Home > Books > Crossroads(31)

Crossroads(31)

Author:Jonathan Franzen

Her father, meanwhile, was barely speaking to her. She was theoretically sorry to have hurt him, but she didn’t miss the charade of closeness. He’d needed to be shown that she was eighteen years old and had a right to her own life. The ancient edict needed punishing as well.

The action that had truly taken guts occurred in the school cafeteria some weeks later. She’d already stopped putting on makeup in the morning and taken to wearing only jeans, never skirts, but she didn’t think she’d ever felt more glaringly visible than the day she plunked her sack lunch down between Kim Perkins and David Goya. They acted like it was nothing, but every eye at Becky’s usual table was on her, especially Jeannie Cross’s. Though Jeannie should arguably have been grateful to her, for vacating a rung on the ladder that she herself could then ascend to, Jeannie didn’t see it that way. She continued to give Becky rides to school in her Mustang, and Becky still enjoyed hearing her gossip, but a line had been crossed when she sat down at a Crossroads table. Jeannie referred to Crossroads as Kumbaya, which wasn’t funny even the first time she said it, and Becky, although she couldn’t prove it, sensed that Jeannie was no longer telling her every secret she learned.

Offsetting her self-imposed demotion was her rise in Tanner Evans’s estimation. Not only had the thought of her with Tanner not left her; after she publicly declared herself a Crossroads person, the thought had acquired new urgency. Certain people who thought less of her for going religious might think again if they saw her with Tanner Evans. This was a calculation, but her feelings had quickly fallen in line with it. She imagined holding one of Tanner’s hands in hers, touching the tips of his long fingers one by one. She imagined his hands clasped on her belly, the way she’d seen them clasped on Laura Dobrinsky’s. She imagined him writing a song about her.

At the Grove, on the Friday after her first Crossroads meeting, she resisted the urge to find him and tell him what she’d done. She’d enjoyed the meeting, and she planned to go to the next one, but as soon as she saw Tanner arrive with his guitars she wondered if she’d capitulated too easily. If she’d offered more resistance, he might have kept pressing her, and teasing her.

The Bleu Notes were playing without the Natural Woman that night. By the time their first set ended, Becky was putting chairs up on tables in the empty dining room. The urge was there but she resisted it. And was rewarded when Tanner came looking for her.

“Hey,” he said, “I saw Rick Ambrose. You know what he told me?”

“No.”

“You actually went! I couldn’t believe it. I thought I’d totally pissed you off.”

“You did piss me off.”

“Well, and apparently it worked.”

“Yeah, once. I’m not sure I’ll go back.”

“You didn’t like it?”

She shrugged, trying to maintain her resistance.

“You’re still pissed off with me,” he said.

“I still don’t see why you care if I’m in Crossroads.”

She hoisted a chair onto a table, feeling his eyes on her. She expected him to ask what she’d made of Crossroads. Instead he asked her if she wanted to stay for the second set.

“I’m not allowed in the back room,” she said, “except to get drink orders.”

“You work here. No one’s going to card you.”

“Where’s Laura?”

“She went to Milwaukee for the weekend.”

“Well, then, I don’t think I’d better.”

Tanner looked away, blinking. He had wonderful eyelashes.

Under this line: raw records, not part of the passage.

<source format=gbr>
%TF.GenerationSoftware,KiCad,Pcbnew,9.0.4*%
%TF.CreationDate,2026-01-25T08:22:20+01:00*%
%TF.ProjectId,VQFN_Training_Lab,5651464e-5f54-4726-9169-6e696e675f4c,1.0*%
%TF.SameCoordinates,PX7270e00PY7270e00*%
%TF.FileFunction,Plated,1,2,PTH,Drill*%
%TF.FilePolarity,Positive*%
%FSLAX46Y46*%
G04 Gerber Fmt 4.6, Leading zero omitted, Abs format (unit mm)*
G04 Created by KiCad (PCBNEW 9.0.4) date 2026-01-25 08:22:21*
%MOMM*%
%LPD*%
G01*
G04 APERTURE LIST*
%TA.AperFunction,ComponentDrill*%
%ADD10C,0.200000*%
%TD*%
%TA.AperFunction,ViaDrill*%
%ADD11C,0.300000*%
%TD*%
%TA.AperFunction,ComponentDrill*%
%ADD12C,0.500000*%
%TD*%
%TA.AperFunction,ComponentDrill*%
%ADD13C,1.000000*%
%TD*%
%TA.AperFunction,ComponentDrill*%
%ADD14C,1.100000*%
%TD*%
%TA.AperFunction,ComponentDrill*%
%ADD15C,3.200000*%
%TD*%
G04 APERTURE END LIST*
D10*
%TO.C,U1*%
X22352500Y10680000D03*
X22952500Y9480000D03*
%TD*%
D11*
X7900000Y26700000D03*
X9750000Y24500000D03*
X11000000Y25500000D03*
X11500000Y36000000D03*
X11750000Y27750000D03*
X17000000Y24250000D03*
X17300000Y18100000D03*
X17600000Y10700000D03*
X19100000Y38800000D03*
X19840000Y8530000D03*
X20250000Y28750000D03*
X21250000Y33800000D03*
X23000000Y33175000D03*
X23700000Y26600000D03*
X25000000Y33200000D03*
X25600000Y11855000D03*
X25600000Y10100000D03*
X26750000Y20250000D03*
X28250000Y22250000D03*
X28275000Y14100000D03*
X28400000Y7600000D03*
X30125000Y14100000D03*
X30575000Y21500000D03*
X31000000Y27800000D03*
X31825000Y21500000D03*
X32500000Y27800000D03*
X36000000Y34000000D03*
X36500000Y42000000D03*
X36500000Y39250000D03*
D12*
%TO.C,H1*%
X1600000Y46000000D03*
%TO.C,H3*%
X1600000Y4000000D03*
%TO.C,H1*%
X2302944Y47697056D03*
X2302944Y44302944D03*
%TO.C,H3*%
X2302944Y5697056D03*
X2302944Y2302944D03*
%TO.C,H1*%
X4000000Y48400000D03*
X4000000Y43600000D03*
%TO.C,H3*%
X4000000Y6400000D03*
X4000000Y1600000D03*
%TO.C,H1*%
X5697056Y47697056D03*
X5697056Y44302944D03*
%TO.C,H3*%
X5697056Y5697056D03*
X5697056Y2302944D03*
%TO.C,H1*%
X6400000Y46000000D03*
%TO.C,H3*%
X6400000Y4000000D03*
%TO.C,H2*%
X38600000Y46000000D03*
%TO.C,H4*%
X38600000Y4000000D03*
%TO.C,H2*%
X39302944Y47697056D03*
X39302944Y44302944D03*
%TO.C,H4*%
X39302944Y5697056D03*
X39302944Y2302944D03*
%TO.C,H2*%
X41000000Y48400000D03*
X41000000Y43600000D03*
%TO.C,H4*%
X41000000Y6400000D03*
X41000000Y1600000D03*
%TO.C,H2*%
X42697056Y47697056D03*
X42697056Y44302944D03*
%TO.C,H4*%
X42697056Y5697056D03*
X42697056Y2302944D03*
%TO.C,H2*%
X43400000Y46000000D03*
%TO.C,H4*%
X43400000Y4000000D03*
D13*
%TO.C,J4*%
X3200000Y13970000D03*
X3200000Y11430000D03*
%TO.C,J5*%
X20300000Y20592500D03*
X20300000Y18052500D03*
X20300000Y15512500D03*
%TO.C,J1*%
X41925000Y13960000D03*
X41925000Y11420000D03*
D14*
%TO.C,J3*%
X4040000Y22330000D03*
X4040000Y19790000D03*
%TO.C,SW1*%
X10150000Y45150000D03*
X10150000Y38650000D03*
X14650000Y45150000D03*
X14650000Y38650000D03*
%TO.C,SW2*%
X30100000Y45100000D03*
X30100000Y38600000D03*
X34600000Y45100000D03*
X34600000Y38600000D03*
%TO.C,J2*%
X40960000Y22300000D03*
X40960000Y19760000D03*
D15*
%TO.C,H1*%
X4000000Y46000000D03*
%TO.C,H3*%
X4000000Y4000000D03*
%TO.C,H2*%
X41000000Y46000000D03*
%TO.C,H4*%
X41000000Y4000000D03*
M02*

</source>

“Okay,” he said. “That’s cool.”

All the way home and well into the night, she revised the evening in her head. Her chance had come and gone so suddenly, she hadn’t had time to think it through. Had she said no because she considered it unethical to sneak around behind Laura’s back? Or was it because the idea of being a temporary replacement, a second-stringer, was insulting? If only she hadn’t said no so quickly! Deflection of male advances had become a reflex, because until now the advances had always been deflection-worthy. But what if she’d stayed for the second set? And hung out afterward with Tanner and the band, and let him drive her home, and then seen him again the next day, and the day after that, while Laura was in Milwaukee?

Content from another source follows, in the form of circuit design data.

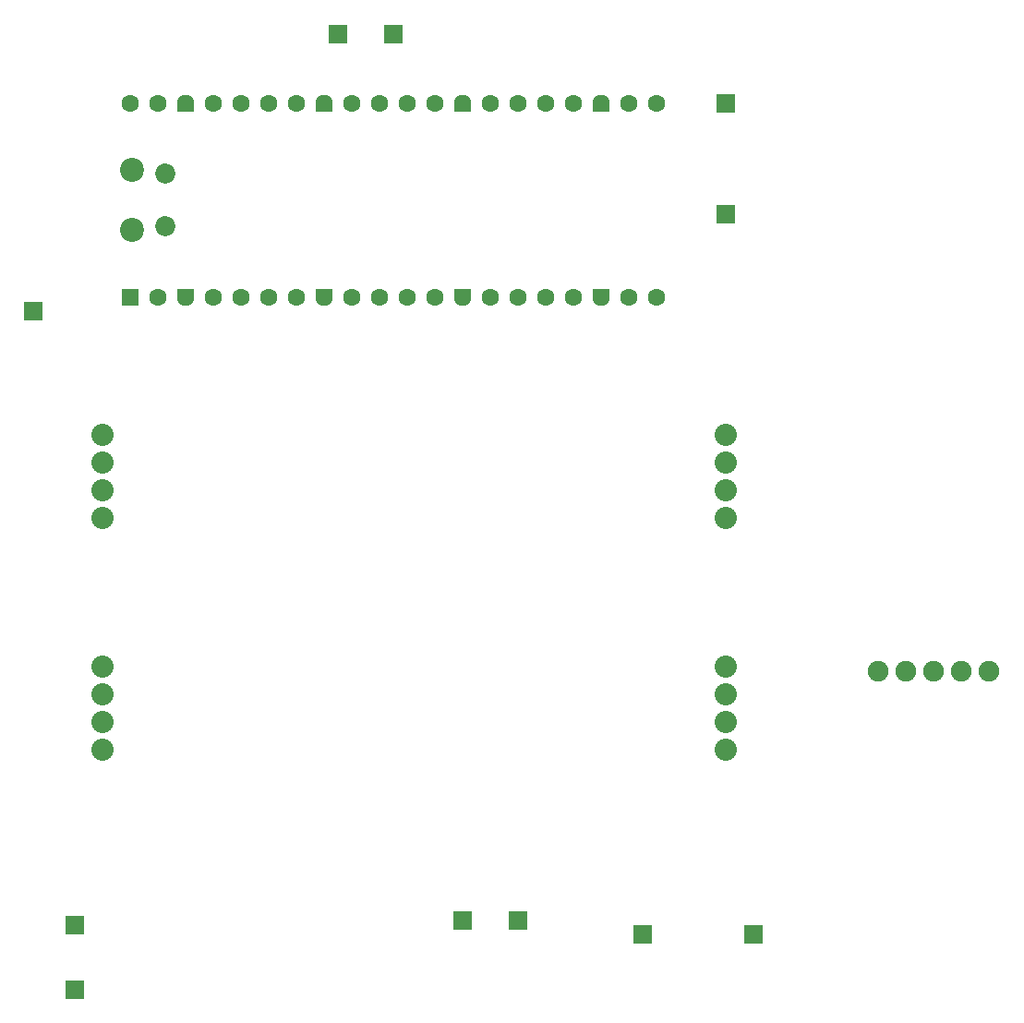
<source format=gbs>
%TF.GenerationSoftware,KiCad,Pcbnew,9.0.2*%
%TF.CreationDate,2025-06-04T18:26:56+02:00*%
%TF.ProjectId,schaltung_labor_netzteil_display,73636861-6c74-4756-9e67-5f6c61626f72,rev?*%
%TF.SameCoordinates,Original*%
%TF.FileFunction,Soldermask,Bot*%
%TF.FilePolarity,Negative*%
%FSLAX46Y46*%
G04 Gerber Fmt 4.6, Leading zero omitted, Abs format (unit mm)*
G04 Created by KiCad (PCBNEW 9.0.2) date 2025-06-04 18:26:56*
%MOMM*%
%LPD*%
G01*
G04 APERTURE LIST*
G04 Aperture macros list*
%AMRoundRect*
0 Rectangle with rounded corners*
0 $1 Rounding radius*
0 $2 $3 $4 $5 $6 $7 $8 $9 X,Y pos of 4 corners*
0 Add a 4 corners polygon primitive as box body*
4,1,4,$2,$3,$4,$5,$6,$7,$8,$9,$2,$3,0*
0 Add four circle primitives for the rounded corners*
1,1,$1+$1,$2,$3*
1,1,$1+$1,$4,$5*
1,1,$1+$1,$6,$7*
1,1,$1+$1,$8,$9*
0 Add four rect primitives between the rounded corners*
20,1,$1+$1,$2,$3,$4,$5,0*
20,1,$1+$1,$4,$5,$6,$7,0*
20,1,$1+$1,$6,$7,$8,$9,0*
20,1,$1+$1,$8,$9,$2,$3,0*%
%AMFreePoly0*
4,1,37,0.603843,0.796157,0.639018,0.796157,0.711114,0.766294,0.766294,0.711114,0.796157,0.639018,0.796157,0.603843,0.800000,0.600000,0.800000,-0.600000,0.796157,-0.603843,0.796157,-0.639018,0.766294,-0.711114,0.711114,-0.766294,0.639018,-0.796157,0.603843,-0.796157,0.600000,-0.800000,0.000000,-0.800000,0.000000,-0.796148,-0.078414,-0.796148,-0.232228,-0.765552,-0.377117,-0.705537,
-0.507515,-0.618408,-0.618408,-0.507515,-0.705537,-0.377117,-0.765552,-0.232228,-0.796148,-0.078414,-0.796148,0.078414,-0.765552,0.232228,-0.705537,0.377117,-0.618408,0.507515,-0.507515,0.618408,-0.377117,0.705537,-0.232228,0.765552,-0.078414,0.796148,0.000000,0.796148,0.000000,0.800000,0.600000,0.800000,0.603843,0.796157,0.603843,0.796157,$1*%
%AMFreePoly1*
4,1,37,0.000000,0.796148,0.078414,0.796148,0.232228,0.765552,0.377117,0.705537,0.507515,0.618408,0.618408,0.507515,0.705537,0.377117,0.765552,0.232228,0.796148,0.078414,0.796148,-0.078414,0.765552,-0.232228,0.705537,-0.377117,0.618408,-0.507515,0.507515,-0.618408,0.377117,-0.705537,0.232228,-0.765552,0.078414,-0.796148,0.000000,-0.796148,0.000000,-0.800000,-0.600000,-0.800000,
-0.603843,-0.796157,-0.639018,-0.796157,-0.711114,-0.766294,-0.766294,-0.711114,-0.796157,-0.639018,-0.796157,-0.603843,-0.800000,-0.600000,-0.800000,0.600000,-0.796157,0.603843,-0.796157,0.639018,-0.766294,0.711114,-0.711114,0.766294,-0.639018,0.796157,-0.603843,0.796157,-0.600000,0.800000,0.000000,0.800000,0.000000,0.796148,0.000000,0.796148,$1*%
G04 Aperture macros list end*
%ADD10R,1.700000X1.700000*%
%ADD11C,2.032000*%
%ADD12C,1.900000*%
%ADD13C,2.200000*%
%ADD14C,1.850000*%
%ADD15RoundRect,0.200000X0.600000X-0.600000X0.600000X0.600000X-0.600000X0.600000X-0.600000X-0.600000X0*%
%ADD16C,1.600000*%
%ADD17FreePoly0,90.000000*%
%ADD18FreePoly1,90.000000*%
G04 APERTURE END LIST*
D10*
%TO.C,J3*%
X234950000Y-105410000D03*
%TD*%
%TO.C,J5*%
X179070000Y-48260000D03*
%TD*%
D11*
%TO.C,U2*%
X185374440Y-80875320D03*
X242524440Y-80875320D03*
X185374440Y-83415320D03*
X242524440Y-83415320D03*
X185374440Y-85955320D03*
X242524440Y-85955320D03*
X185374440Y-88495320D03*
X242524440Y-88495320D03*
%TD*%
%TO.C,U1*%
X185420000Y-59660000D03*
X242570000Y-59660000D03*
X185420000Y-62200000D03*
X242570000Y-62200000D03*
X185420000Y-64740000D03*
X242570000Y-64740000D03*
X185420000Y-67280000D03*
X242570000Y-67280000D03*
%TD*%
D10*
%TO.C,J11*%
X223520000Y-104140000D03*
%TD*%
%TO.C,J9*%
X207010000Y-22860000D03*
%TD*%
%TO.C,J7*%
X242570000Y-29210000D03*
%TD*%
%TO.C,J8*%
X212090000Y-22860000D03*
%TD*%
%TO.C,J2*%
X182880000Y-110490000D03*
%TD*%
D12*
%TO.C,U3*%
X256540000Y-81280000D03*
X259080000Y-81280000D03*
X261620000Y-81280000D03*
X264160000Y-81280000D03*
X266700000Y-81280000D03*
%TD*%
D10*
%TO.C,J4*%
X245110000Y-105410000D03*
%TD*%
D13*
%TO.C,A1*%
X188090000Y-40825000D03*
D14*
X191120000Y-40525000D03*
X191120000Y-35675000D03*
D13*
X188090000Y-35375000D03*
D15*
X187960000Y-46990000D03*
D16*
X190500000Y-46990000D03*
D17*
X193040000Y-46990000D03*
D16*
X195580000Y-46990000D03*
X198120000Y-46990000D03*
X200660000Y-46990000D03*
X203200000Y-46990000D03*
D17*
X205740000Y-46990000D03*
D16*
X208280000Y-46990000D03*
X210820000Y-46990000D03*
X213360000Y-46990000D03*
X215900000Y-46990000D03*
D17*
X218440000Y-46990000D03*
D16*
X220980000Y-46990000D03*
X223520000Y-46990000D03*
X226060000Y-46990000D03*
X228600000Y-46990000D03*
D17*
X231140000Y-46990000D03*
D16*
X233680000Y-46990000D03*
X236220000Y-46990000D03*
X236220000Y-29210000D03*
X233680000Y-29210000D03*
D18*
X231140000Y-29210000D03*
D16*
X228600000Y-29210000D03*
X226060000Y-29210000D03*
X223520000Y-29210000D03*
X220980000Y-29210000D03*
D18*
X218440000Y-29210000D03*
D16*
X215900000Y-29210000D03*
X213360000Y-29210000D03*
X210820000Y-29210000D03*
X208280000Y-29210000D03*
D18*
X205740000Y-29210000D03*
D16*
X203200000Y-29210000D03*
X200660000Y-29210000D03*
X198120000Y-29210000D03*
X195580000Y-29210000D03*
D18*
X193040000Y-29210000D03*
D16*
X190500000Y-29210000D03*
X187960000Y-29210000D03*
%TD*%
D10*
%TO.C,J6*%
X242570000Y-39370000D03*
%TD*%
%TO.C,J10*%
X218440000Y-104140000D03*
%TD*%
%TO.C,J1*%
X182880000Y-104620000D03*
%TD*%
M02*

</source>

She didn’t get a second chance. The following Friday, Laura was back at the Grove, playing with Tanner, doing harmonies with him and then a solo song at the piano, “Up on the Roof,” that Becky fled into the kitchen to avoid hearing even distantly. That Sunday, she almost didn’t go to Crossroads, since there seemed to be nothing further to be gained with Tanner by going. But when seven o’clock rolled around she experienced a pang of actual loneliness, not a feeling she was used to. She threw on her only halfway scruffy coat, a corduroy jacket that Clem had outgrown, and ran-walked down to First Reformed, arriving just in time to be chosen by Rick Ambrose as a dyad partner.